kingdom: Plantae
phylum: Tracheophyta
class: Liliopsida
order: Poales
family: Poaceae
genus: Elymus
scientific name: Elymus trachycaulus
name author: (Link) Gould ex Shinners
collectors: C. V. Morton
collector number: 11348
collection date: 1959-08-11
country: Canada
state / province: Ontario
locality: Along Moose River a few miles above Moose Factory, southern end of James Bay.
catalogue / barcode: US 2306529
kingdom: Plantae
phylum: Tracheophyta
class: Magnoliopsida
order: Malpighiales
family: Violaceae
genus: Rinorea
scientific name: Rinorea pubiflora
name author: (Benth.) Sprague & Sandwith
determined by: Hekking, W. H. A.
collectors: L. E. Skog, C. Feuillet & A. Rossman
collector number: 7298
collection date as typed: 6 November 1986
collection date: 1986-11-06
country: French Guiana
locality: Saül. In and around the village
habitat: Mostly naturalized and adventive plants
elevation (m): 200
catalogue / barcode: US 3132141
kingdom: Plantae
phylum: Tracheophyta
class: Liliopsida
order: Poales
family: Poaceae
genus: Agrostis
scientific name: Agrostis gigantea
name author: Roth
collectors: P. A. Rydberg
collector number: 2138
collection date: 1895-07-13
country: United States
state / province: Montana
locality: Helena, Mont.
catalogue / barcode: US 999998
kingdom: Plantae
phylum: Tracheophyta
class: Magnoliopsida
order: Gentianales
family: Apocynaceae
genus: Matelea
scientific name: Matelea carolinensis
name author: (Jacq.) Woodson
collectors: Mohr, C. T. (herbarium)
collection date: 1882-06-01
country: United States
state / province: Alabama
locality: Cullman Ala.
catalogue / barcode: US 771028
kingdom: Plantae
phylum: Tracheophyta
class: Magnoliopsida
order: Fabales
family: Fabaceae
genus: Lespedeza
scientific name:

○ ○ ○ ○ ○ ○ ○

▶ [STATED GOAL]
Rewrite all the entries, renaming "locality" to "place" everywhere and leaving everything else as it is.

▶ [TASK SOLUTION]
kingdom: Plantae
phylum: Tracheophyta
class: Liliopsida
order: Poales
family: Poaceae
genus: Elymus
scientific name: Elymus trachycaulus
name author: (Link) Gould ex Shinners
collectors: C. V. Morton
collector number: 11348
collection date: 1959-08-11
country: Canada
state / province: Ontario
place: Along Moose River a few miles above Moose Factory, southern end of James Bay.
catalogue / barcode: US 2306529
kingdom: Plantae
phylum: Tracheophyta
class: Magnoliopsida
order: Malpighiales
family: Violaceae
genus: Rinorea
scientific name: Rinorea pubiflora
name author: (Benth.) Sprague & Sandwith
determined by: Hekking, W. H. A.
collectors: L. E. Skog, C. Feuillet & A. Rossman
collector number: 7298
collection date as typed: 6 November 1986
collection date: 1986-11-06
country: French Guiana
place: Saül. In and around the village
habitat: Mostly naturalized and adventive plants
elevation (m): 200
catalogue / barcode: US 3132141
kingdom: Plantae
phylum: Tracheophyta
class: Liliopsida
order: Poales
family: Poaceae
genus: Agrostis
scientific name: Agrostis gigantea
name author: Roth
collectors: P. A. Rydberg
collector number: 2138
collection date: 1895-07-13
country: United States
state / province: Montana
place: Helena, Mont.
catalogue / barcode: US 999998
kingdom: Plantae
phylum: Tracheophyta
class: Magnoliopsida
order: Gentianales
family: Apocynaceae
genus: Matelea
scientific name: Matelea carolinensis
name author: (Jacq.) Woodson
collectors: Mohr, C. T. (herbarium)
collection date: 1882-06-01
country: United States
state / province: Alabama
place: Cullman Ala.
catalogue / barcode: US 771028
kingdom: Plantae
phylum: Tracheophyta
class: Magnoliopsida
order: Fabales
family: Fabaceae
genus: Lespedeza
scientific name:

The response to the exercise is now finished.